During the European Economic Congress, the chairman of Deutsche Bank Poland said that “certain negative effects cumulate in the Polish banking sector”.
On the second day of the EEC – which kicked off on Monday – the chairman of Deutsche Bank Poland, Krzysztof Kalicki, spoke about “regulations, reporting, analyses, risk and operational management” stating that that is where “many expenses of the banking sector cumulate”.
Another aspect that vexes the banking sector are large government charges. The chairman said that “the sector pays banking tax of approximately PLN 3.5 bln.”
“And as if that wasn’t enough, banks pay [additional] income tax on that banking tax – in other words – on something that is by no means their income, but a financial burden,” Mr Kalicki said, adding that “the same goes for the bank guarantee fund on which banks are obliged to pay income tax as well. Put differently, the income tax is paid on costs and that is an anomaly from the economic point of view.”
What is worse, “capital requirements appreciate, while the problem of banks’ capital equipment and financing increases.” It is on these factors that further crediting and credit growth depends.
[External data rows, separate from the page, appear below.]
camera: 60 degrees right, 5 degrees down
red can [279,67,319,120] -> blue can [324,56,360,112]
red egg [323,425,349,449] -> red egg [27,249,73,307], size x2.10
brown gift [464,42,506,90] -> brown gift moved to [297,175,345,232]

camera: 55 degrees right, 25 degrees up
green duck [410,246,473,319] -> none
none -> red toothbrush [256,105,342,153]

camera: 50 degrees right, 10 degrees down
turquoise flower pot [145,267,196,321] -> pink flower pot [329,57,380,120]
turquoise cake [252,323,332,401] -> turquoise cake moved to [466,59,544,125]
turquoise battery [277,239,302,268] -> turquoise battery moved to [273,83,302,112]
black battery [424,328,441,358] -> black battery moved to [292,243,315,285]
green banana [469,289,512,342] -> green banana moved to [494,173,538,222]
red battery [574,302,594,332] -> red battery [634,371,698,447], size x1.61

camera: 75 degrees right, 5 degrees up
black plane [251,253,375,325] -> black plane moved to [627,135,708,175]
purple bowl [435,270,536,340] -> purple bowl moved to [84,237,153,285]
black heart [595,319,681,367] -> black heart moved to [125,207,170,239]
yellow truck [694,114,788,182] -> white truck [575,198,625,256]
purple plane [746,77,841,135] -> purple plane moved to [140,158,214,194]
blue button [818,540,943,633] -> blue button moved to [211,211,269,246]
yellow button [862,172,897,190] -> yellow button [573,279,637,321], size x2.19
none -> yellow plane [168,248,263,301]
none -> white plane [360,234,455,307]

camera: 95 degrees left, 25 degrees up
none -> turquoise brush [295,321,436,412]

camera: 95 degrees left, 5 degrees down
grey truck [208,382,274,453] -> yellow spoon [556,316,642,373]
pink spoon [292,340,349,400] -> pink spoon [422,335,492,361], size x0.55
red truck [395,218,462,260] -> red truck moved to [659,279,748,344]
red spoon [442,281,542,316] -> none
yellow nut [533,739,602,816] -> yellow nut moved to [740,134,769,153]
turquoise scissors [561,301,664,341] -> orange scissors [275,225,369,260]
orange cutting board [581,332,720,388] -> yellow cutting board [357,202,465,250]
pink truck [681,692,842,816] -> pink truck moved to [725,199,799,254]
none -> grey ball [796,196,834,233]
“On one hand, we are witnessing a tightening of credit requirements – something that results indirectly from slowly growing capitals. If the banks suffer such government charges, it is no wonder that the capitals grow slowly,” explained the chairman.
The EEC is the largest of event of this type in the Central Europe. Its organizers estimate the number of this year edition’s participants for about nine thousand including eminent politicians and seasoned businessmen.